### READING TEXT
● ● ● ●
MathGroup Archive: February 2008 [00573]

[Date Index] [Thread Index] [Author Index]

Re: find and count partially identical sublist

To: mathgroup at smc.vnet.net
Subject: [mg85791] Re: find and count partially identical sublist
From: Szabolcs Horvát <szhorvat at gmail.com>
Date: Fri, 22 Feb 2008 05:05:46 -0500 (EST)
Organization: University of Bergen
References: <fphd98$8mq$1@smc.vnet.net>

markus.roellig at googlemail.com wrote:
> Hello group,
> 
> I am trying to find and count sublists that are partially identical to
> each other and then modify parts of this sublist with the
> multiplicity. It's easier to understand if I give an example.
● ● ● ●
### SUPPLIED INFORMATION
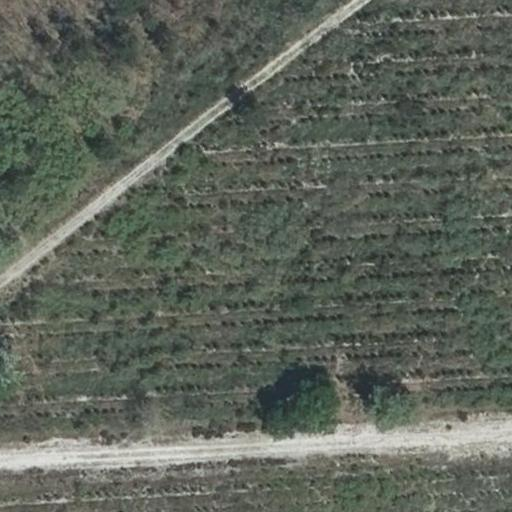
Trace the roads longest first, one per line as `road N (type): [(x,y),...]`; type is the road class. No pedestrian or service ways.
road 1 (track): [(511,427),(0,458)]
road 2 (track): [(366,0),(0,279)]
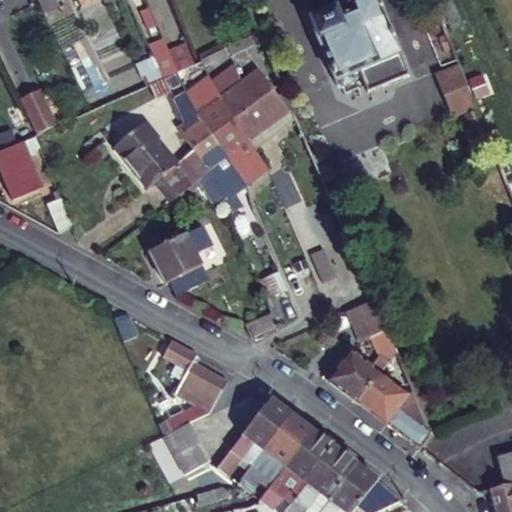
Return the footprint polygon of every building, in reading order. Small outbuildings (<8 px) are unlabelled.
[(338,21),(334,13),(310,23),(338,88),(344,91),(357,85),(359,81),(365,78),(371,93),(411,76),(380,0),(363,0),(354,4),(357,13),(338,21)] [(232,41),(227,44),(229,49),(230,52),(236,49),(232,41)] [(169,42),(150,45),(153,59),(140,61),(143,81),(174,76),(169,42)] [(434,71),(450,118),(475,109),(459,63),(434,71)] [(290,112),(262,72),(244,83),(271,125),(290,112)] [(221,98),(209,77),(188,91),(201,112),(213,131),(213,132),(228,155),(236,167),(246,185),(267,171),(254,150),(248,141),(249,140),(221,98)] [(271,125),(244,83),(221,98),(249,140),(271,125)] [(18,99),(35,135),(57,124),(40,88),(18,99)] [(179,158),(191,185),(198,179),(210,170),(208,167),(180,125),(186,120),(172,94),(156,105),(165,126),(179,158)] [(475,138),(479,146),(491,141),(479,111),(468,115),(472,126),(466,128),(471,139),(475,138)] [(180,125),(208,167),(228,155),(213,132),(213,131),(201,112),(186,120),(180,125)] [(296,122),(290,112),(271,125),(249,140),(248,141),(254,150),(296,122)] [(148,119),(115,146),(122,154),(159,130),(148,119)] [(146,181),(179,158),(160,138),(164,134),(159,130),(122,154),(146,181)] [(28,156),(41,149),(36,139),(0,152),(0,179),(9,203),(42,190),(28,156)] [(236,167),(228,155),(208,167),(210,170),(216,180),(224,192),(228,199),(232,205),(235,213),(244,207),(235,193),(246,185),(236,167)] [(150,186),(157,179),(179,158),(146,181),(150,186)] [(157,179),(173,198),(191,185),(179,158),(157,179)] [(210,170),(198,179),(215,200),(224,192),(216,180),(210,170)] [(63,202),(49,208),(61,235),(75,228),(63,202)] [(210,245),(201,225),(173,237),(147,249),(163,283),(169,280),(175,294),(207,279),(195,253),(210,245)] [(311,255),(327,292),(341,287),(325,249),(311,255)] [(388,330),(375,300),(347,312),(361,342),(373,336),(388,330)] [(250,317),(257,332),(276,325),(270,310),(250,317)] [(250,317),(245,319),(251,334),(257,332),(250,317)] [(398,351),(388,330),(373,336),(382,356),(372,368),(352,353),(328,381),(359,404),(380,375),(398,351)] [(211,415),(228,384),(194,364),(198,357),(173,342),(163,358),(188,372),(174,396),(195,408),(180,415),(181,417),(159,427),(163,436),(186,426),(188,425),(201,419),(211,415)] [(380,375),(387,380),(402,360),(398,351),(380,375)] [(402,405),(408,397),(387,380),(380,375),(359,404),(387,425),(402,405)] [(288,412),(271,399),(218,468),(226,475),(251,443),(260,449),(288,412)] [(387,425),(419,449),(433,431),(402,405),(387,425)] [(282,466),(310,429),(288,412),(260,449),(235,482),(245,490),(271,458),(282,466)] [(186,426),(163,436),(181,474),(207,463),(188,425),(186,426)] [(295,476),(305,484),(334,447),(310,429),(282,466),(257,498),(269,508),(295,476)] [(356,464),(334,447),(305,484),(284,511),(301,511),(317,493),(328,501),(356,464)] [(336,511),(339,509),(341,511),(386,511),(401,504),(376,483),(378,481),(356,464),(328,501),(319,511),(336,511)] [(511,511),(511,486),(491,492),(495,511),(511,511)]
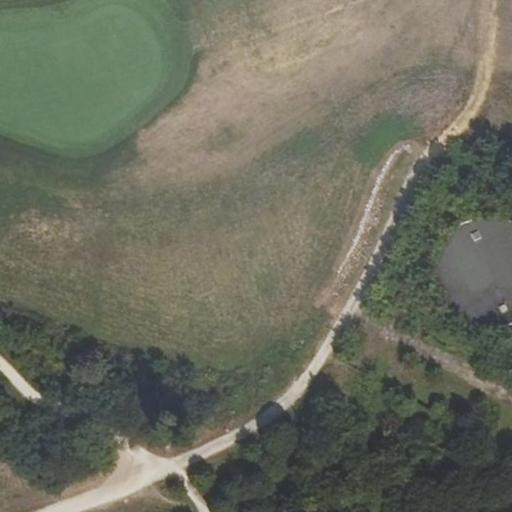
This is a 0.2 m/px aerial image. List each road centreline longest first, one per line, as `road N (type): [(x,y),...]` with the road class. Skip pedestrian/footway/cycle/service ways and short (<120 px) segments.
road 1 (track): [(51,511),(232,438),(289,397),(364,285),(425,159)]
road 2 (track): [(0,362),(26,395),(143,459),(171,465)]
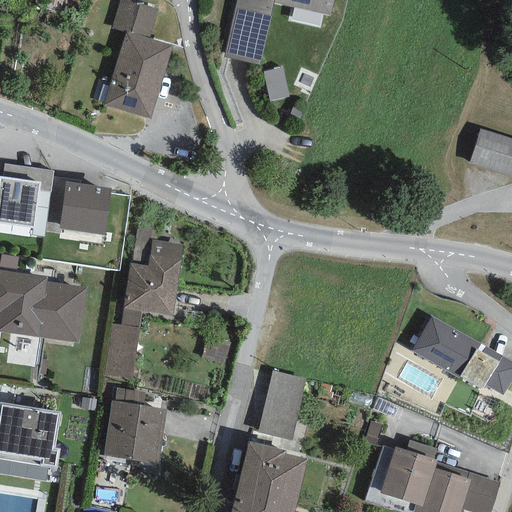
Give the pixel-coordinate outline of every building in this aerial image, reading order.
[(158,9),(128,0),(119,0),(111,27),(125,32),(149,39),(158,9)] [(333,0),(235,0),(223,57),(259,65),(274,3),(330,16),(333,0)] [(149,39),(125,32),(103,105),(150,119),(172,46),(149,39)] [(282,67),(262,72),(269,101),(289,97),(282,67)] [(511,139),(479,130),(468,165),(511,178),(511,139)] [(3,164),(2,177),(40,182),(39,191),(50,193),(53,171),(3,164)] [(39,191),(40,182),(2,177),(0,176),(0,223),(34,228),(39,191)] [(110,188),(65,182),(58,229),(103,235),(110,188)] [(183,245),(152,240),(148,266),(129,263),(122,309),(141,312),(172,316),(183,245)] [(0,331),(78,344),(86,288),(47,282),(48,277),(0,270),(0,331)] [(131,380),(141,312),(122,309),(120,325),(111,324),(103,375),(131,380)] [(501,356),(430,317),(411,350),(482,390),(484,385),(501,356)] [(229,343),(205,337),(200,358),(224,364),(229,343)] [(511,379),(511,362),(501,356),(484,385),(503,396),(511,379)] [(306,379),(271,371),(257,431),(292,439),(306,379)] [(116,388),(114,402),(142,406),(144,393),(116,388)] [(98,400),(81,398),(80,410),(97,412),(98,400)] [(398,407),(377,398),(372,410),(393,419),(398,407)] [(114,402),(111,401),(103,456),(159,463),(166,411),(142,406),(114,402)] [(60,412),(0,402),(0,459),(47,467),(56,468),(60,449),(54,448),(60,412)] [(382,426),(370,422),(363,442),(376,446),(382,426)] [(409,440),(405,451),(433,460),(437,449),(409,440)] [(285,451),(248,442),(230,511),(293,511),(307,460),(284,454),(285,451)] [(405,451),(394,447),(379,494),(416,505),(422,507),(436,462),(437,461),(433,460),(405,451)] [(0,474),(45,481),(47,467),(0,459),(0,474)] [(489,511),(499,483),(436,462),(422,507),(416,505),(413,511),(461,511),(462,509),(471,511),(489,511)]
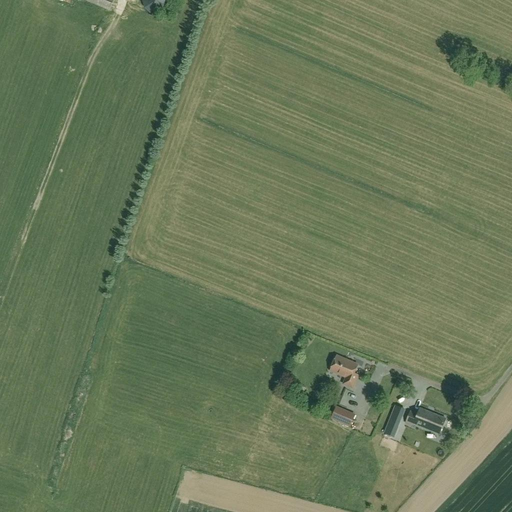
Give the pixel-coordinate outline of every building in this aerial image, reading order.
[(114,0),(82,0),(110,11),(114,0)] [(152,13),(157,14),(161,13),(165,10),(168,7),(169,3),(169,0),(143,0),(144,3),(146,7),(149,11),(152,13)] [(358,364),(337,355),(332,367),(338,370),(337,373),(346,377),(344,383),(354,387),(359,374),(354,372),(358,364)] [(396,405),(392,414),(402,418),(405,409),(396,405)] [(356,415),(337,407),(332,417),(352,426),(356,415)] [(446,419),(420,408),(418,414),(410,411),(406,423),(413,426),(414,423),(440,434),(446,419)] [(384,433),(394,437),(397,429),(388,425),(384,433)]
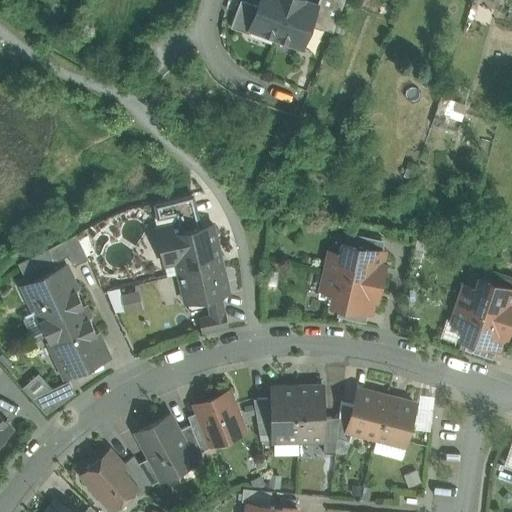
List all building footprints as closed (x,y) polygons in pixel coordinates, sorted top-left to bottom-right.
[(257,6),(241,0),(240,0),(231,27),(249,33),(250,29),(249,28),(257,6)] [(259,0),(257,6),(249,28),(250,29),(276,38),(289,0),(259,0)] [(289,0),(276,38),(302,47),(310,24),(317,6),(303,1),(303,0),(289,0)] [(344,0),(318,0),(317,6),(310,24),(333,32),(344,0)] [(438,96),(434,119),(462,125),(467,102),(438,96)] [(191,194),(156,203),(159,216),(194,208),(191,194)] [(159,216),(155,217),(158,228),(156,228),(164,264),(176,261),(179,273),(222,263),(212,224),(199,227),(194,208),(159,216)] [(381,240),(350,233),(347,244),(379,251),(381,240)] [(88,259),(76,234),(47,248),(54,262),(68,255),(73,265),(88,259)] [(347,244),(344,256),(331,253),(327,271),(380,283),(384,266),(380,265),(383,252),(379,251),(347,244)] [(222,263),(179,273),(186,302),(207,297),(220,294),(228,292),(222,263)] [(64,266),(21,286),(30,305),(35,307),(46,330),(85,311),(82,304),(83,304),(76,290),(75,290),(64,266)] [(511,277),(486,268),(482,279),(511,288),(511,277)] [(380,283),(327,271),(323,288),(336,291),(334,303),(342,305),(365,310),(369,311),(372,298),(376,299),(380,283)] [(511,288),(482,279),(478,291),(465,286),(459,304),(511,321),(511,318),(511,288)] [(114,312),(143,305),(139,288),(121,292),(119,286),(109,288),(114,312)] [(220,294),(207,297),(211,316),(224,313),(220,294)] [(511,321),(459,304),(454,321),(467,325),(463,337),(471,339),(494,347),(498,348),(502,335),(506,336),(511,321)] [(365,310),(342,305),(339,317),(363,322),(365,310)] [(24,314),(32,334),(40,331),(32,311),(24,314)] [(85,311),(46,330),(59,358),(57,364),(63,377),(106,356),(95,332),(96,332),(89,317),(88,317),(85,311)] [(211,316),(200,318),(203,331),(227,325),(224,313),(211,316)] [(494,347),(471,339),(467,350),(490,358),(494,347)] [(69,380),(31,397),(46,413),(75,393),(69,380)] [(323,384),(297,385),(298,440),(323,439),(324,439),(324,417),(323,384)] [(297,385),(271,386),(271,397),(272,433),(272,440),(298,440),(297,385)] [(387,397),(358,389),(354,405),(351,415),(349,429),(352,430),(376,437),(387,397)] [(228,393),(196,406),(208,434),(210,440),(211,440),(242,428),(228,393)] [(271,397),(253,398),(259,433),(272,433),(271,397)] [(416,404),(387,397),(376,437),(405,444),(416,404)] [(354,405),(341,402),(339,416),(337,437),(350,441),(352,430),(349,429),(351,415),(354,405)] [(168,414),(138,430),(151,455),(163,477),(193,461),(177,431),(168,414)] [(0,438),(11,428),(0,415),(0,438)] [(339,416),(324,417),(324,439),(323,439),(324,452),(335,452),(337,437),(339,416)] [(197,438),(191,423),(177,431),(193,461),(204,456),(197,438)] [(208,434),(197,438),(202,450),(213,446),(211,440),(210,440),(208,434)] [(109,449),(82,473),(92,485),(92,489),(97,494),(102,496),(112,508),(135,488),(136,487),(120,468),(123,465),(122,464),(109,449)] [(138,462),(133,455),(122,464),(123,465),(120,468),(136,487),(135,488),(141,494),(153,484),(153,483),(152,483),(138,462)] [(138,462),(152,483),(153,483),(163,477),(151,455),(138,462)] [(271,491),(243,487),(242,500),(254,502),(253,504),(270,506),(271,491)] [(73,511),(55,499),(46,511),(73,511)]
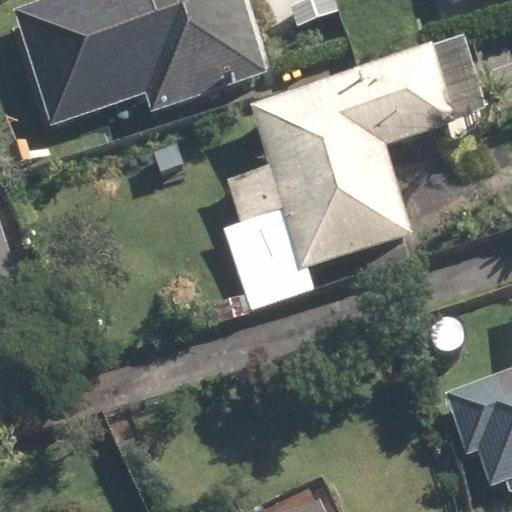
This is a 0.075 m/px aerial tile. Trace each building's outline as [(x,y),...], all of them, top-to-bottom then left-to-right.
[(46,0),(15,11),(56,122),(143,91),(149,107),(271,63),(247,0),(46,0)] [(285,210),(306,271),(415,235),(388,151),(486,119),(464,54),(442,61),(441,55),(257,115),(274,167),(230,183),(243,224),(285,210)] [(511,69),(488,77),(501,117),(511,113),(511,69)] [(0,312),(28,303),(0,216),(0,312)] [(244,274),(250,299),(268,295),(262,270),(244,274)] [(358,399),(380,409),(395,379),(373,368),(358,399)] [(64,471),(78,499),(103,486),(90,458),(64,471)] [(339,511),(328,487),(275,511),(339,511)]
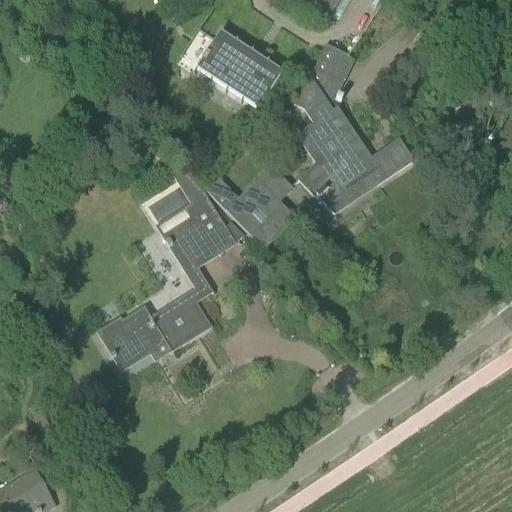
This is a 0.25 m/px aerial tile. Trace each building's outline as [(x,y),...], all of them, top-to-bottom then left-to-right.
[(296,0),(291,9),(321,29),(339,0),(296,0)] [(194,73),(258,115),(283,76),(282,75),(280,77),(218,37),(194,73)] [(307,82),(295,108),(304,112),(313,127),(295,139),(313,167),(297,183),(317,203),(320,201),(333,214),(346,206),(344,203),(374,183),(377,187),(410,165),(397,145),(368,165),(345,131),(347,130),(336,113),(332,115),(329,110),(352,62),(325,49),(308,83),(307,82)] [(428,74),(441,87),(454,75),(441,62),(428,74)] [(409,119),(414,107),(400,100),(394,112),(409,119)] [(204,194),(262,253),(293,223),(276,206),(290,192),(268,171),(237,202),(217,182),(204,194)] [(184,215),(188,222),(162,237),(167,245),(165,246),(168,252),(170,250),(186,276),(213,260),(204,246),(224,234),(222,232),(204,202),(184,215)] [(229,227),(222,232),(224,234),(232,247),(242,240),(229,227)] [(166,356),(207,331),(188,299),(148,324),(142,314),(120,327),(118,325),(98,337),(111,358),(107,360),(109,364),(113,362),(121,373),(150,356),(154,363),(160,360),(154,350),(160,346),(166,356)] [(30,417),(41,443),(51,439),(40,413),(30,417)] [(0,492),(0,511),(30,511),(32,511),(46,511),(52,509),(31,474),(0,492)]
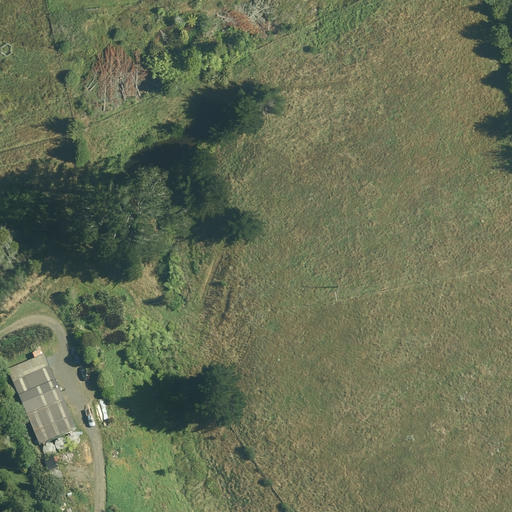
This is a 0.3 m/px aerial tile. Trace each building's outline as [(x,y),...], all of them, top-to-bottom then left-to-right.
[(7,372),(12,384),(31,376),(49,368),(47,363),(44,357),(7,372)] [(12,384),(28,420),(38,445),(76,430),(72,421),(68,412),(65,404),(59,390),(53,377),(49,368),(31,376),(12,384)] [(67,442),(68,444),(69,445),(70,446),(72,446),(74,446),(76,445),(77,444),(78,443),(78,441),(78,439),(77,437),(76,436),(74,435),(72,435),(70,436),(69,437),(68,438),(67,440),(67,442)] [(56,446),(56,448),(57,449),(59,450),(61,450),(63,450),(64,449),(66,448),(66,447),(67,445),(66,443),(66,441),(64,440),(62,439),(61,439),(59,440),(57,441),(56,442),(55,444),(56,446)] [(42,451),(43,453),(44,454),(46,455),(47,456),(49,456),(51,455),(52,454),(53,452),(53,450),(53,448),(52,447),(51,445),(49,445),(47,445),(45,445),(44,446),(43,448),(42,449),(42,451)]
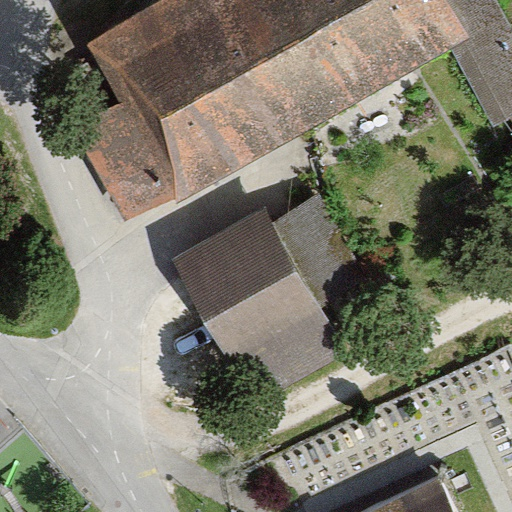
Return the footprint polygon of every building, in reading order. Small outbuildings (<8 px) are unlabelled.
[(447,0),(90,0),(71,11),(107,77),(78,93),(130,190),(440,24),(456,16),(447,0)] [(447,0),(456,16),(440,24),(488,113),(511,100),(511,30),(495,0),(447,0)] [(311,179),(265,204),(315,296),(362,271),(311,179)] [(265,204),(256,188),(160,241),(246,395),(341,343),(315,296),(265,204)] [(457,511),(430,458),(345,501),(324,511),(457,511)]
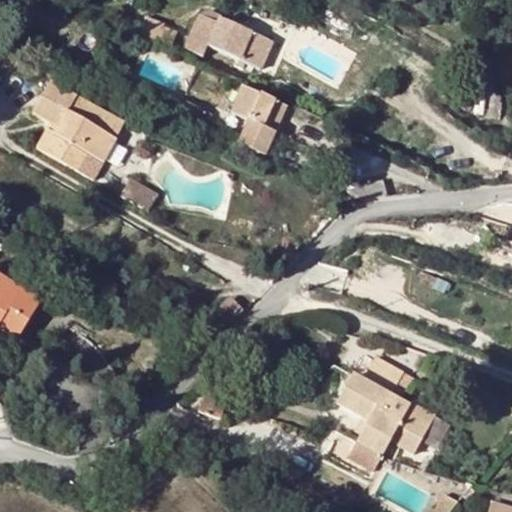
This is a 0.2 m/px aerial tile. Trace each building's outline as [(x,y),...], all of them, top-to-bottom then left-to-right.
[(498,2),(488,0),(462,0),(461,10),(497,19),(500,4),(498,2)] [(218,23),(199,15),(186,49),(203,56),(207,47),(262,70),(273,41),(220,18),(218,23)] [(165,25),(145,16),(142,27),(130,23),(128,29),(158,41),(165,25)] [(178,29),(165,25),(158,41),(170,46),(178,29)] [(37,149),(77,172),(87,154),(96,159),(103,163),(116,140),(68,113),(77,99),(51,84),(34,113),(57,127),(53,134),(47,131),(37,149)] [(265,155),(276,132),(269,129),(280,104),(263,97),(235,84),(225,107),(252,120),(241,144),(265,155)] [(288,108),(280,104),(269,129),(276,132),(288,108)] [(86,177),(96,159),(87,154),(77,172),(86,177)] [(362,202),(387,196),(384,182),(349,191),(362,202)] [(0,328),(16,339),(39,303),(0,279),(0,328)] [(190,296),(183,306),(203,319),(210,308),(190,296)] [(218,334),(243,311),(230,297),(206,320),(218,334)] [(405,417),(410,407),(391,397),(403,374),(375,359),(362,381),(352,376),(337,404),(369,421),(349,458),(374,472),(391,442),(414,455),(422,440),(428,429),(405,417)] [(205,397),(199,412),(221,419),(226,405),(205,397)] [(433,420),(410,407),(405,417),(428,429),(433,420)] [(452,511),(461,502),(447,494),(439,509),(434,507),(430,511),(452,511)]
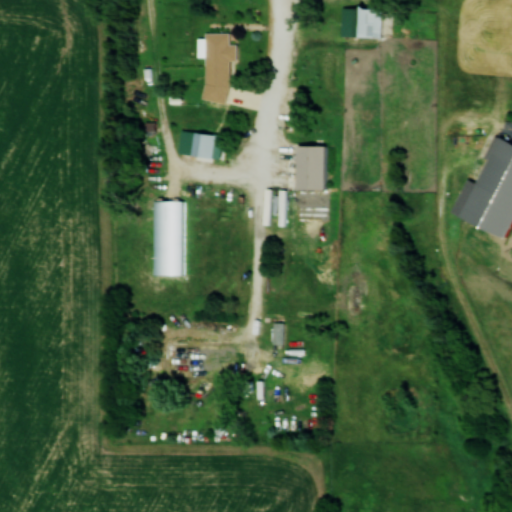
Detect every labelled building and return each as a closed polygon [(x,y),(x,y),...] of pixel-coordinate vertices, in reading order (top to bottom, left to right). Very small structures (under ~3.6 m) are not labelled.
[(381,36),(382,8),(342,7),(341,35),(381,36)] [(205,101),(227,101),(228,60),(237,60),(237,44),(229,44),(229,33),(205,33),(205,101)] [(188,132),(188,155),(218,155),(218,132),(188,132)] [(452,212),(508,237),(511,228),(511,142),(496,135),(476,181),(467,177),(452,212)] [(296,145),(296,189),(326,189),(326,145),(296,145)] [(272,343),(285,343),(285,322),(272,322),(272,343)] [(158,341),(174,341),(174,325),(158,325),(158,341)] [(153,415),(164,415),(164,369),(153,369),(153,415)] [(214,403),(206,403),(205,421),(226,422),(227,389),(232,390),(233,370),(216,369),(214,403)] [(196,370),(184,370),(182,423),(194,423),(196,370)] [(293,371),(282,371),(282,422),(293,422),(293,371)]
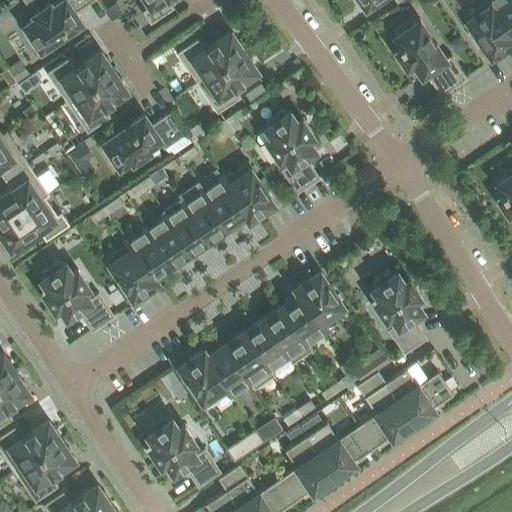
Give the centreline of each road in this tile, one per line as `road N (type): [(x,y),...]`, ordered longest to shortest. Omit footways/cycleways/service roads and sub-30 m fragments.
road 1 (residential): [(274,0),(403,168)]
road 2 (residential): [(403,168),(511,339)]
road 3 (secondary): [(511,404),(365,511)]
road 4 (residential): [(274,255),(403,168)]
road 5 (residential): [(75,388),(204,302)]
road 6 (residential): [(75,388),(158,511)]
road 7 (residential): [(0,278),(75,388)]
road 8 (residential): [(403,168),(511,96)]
● ● ● ●
### WRITTEN TASK 1
In the archived forum post about partially identical sublists, what organization is listed for the sender?
### WRITTEN TASK 2
Write out the archived forum post about partially identical sublists between "markus.roellig at googlemail.com" and "give an example.", inclusive.
### WRITTEN TASK 3
Continue the archived forum post about finding and counting partially identical sublists from the point where it stops.

### EXERCISE RESULT 1
University of Bergen

### EXERCISE RESULT 2
markus.roellig at googlemail.com wrote:
> Hello group,
> 
> I am trying to find and count sublists that are partially identical to
> each other and then modify parts of this sublist with the
> multiplicity. It's easier to understand if I give an example.

### EXERCISE RESULT 3
> 
> Say I have an array (strings and numbers mixed) like:
> 
> {{"B", "A", 0, 1}, {"A", "B", 6, 1}, {"B", "A", 4, 1}, {"B", "A", 4,
>   1}, {"A", "B", 1, 1}, {"B", "A", 5, 1}, {"B", "A", 2, 1}, {"A", "B",
> 10, 1}}
> 
> I need to find successive sublists which have the same first two
> elements (here {3,4} and {7,6}). Depending on
> how many repetitions occur I want to divide the 4th element of each
> sublist by the number of repetitions. In the example the result would
> be:
> 
> {{"B", "A", 0, 1}, {"A", "B", 6, 1}, {"B", "A", 4, 1/2}, {"B", "A", 4,
>    1/2}, {"A", "B", 1, 1}, {"B", "A", 5, 1/2}, {"B", "A", 2, 1/
>   2}, {"A", "B", 10, 1}}
> 
> The code I came up with is:
> 
> 
> tst = Table[{RandomChoice[{"A", "B"}], RandomChoice[{"A", "B"}],
>     RandomInteger[{0, 10}], 1}, {i, 1, 30}];
> tstSplt = Split[tst, #1[[1 ;; 2]] === #2[[1 ;; 2]] &] // MatrixForm
> tab = Table[tstSplt[[1, i]] // Length, {i, 1, Length[tstSplt[[1]]]}]
> rpl = MapThread[#1[[All, 4]]/#2 &, {tstSplt[[1, All]], tab}] //
>   Flatten
> tst[[All, 4]] = tst[[#, 4]] & @@@ rpl;
> tst
> 
> 
> This works, but I am somewhat concerned with run speed (my actual
> array is much larger, roughly 50000x20). And I have the feeling that I
> am wasting too much memory.
> 
> 
> One additional comment: The above code only finds successive
> duplicates. How would I have to modify it to find all occurences ?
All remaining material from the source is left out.